Segundo – Libertad. Para la escolástica el pecado condiciona la libertad del sujeto, mientras que en el sujeto con Trastorno de Personalidad se ve un condicionamiento, por su malestar clínicamente significativo, el cual le afecta sus vínculos, área laboral y/o académica, sintiéndose restringido y atrapado (López, 2001; Azpiroz & Prieto, 2008).

Tercero – Malestar. La escolástica declara el acompañamiento de una tristeza junto al pecado. En los sujetos con Trastorno de Personalidad ya se mencionó el malestar clínicamente significativo que manifiestan estos pacientes, sintiéndose incomodos, angustiados, tristes o molestos por ser incapaces de sentir y/o estar a gusto (López, 2001; Azpiroz & Prieto, 2008).

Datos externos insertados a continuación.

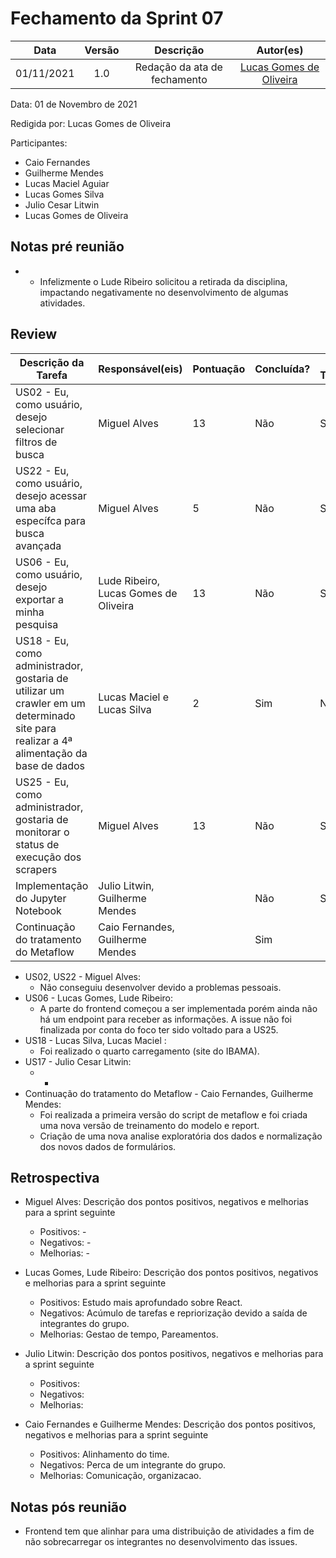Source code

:# Fechamento da Sprint 07

|    Data    | Versão |          Descrição           |                 Autor(es)                  |
| :--------: | :----: | :--------------------------: | :----------------------------------------: |
| 01/11/2021 |  1.0   | Redação da ata de fechamento | [Lucas Gomes de Oliveira](https://github.com/LGomees) |

Data: 01 de Novembro de 2021

Redigida por: Lucas Gomes de Oliveira

Participantes: 
* Caio Fernandes
* Guilherme Mendes
* Lucas Maciel Aguiar
* Lucas Gomes Silva 
* Julio Cesar Litwin
* Lucas Gomes de Oliveira


## Notas pré reunião

* - Infelizmente o Lude Ribeiro solicitou a retirada da disciplina, impactando negativamente no desenvolvimento de algumas atividades.

## Review

| Descrição da Tarefa | Responsável(eis) | Pontuação | Concluída? | Débito Técnico? |
| ------------------- | ---------------- | --------- | ------- | -------- |
| US02 - Eu, como usuário, desejo selecionar filtros de busca | Miguel Alves | 13 | Não | Sim |
| US22 - Eu, como usuário, desejo acessar uma aba específca para busca avançada | Miguel Alves | 5 | Não | Sim |
| US06 - Eu, como usuário, desejo exportar a minha pesquisa | Lude Ribeiro, Lucas Gomes de Oliveira | 13 | Não | Sim |
| US18 - Eu, como administrador, gostaria de utilizar um crawler em um determinado site para realizar a 4ª alimentação da base de dados | Lucas Maciel e Lucas Silva | 2 | Sim |  Não |
| US25 - Eu, como administrador, gostaria de monitorar o status de execução dos scrapers | Miguel Alves | 13 | Não | Sim |
| Implementação do Jupyter Notebook | Julio Litwin, Guilherme Mendes | | Não | Sim |
| Continuação do tratamento do Metaflow | Caio Fernandes, Guilherme Mendes|  | Sim  | |

* US02, US22 - Miguel Alves:
  * Não conseguiu desenvolver devido a problemas pessoais.
* US06 - Lucas Gomes, Lude Ribeiro:
  * A parte do frontend começou a ser implementada porém ainda não há um endpoint para receber as informações. A issue não foi finalizada por conta do foco ter sido voltado para a US25.
* US18 - Lucas Silva, Lucas Maciel :
  * Foi realizado o quarto carregamento (site do IBAMA).
* US17 - Julio Cesar Litwin:
  * -
* Continuação do tratamento do Metaflow - Caio Fernandes, Guilherme Mendes:
    * Foi realizada a primeira versão do script de metaflow e foi criada uma nova versão de treinamento do modelo e report. 
    * Criação de uma nova analise exploratória dos dados e normalização dos novos dados de formulários.


## Retrospectiva

* Miguel Alves: Descrição dos pontos positivos, negativos e melhorias para a sprint seguinte
    * Positivos: -
    * Negativos: -
    * Melhorias: -

* Lucas Gomes, Lude Ribeiro: Descrição dos pontos positivos, negativos e melhorias para a sprint seguinte
    * Positivos: Estudo mais aprofundado sobre React.
    * Negativos: Acúmulo de tarefas e repriorização devido a saída de integrantes do grupo.
    * Melhorias: Gestao de tempo, Pareamentos.

* Julio Litwin: Descrição dos pontos positivos, negativos e melhorias para a sprint seguinte
    * Positivos: 
    * Negativos: 
    * Melhorias: 

* Caio Fernandes e Guilherme Mendes: Descrição dos pontos positivos, negativos e melhorias para a sprint seguinte
    * Positivos: Alinhamento do time.
    * Negativos: Perca de um integrante do grupo.
    * Melhorias: Comunicação, organizacao.

## Notas pós reunião

* Frontend tem que alinhar para uma distribuição de atividades a fim de não sobrecarregar os integrantes no desenvolvimento das issues.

Cuarto – Tratamiento. Al portador del pecado se le ofrece un tratamiento moral, insistiendo en la modificación de sus conductas. Para los Trastornos de Personalidad, se intenta equilibrar las polaridades, planteando, entre varios tratamientos, el cognitivo-conductual, que intenta que el sujeto identifique y modifique su patrón de conducta hacia unas más sanas (Millon & Davis, 1998; López, 2001).

Quinto – Adaptación. Para el pecador le es muy difícil adaptarse al plan de Dios, alejándose del patrón de convivencia que debería seguir, produciéndole esto angustia. En el Trastorno de Personalidad está presente un patrón desadaptativo, que no le permite estar en armonía con el entorno, generándole molestias en lo afectivo y social (López, 2001).

Sexto – Evolución. El poseedor de un pecador parece presentar una carrera de pecador, el cual lo va hundiendo más en la mísera. Al igual que en los Trastornos de Personalidad aparece un desarrollo psicopático de la personalidad, que según la autora, va haciendo del sujeto más inadaptado y separado del mundo, al reforzar los patrones disfuncionales. En ambos casos aparece un pensamiento del aquí y el ahora, sin la posibilidad de una proyección a un futuro (López, 2001).

Los Pecados Capitales y su Trastorno de Personalidad relacionado.

López León estableció un orden específico de los pecados, buscando una coherencia a nivel fenomenológico. Establece a la Soberbia y la Envidia a nivel de ideas y pensamientos. Avaricia hacia lo material. Gula y Lujuria en lo corporal, pensándolo como pecados somáticos. Por último la Ira y la Pereza como conductuales, uno por su hiperactividad y explosividad, mientras que por el otro lado se manifiesta con inercia y pasividad (López, 2001).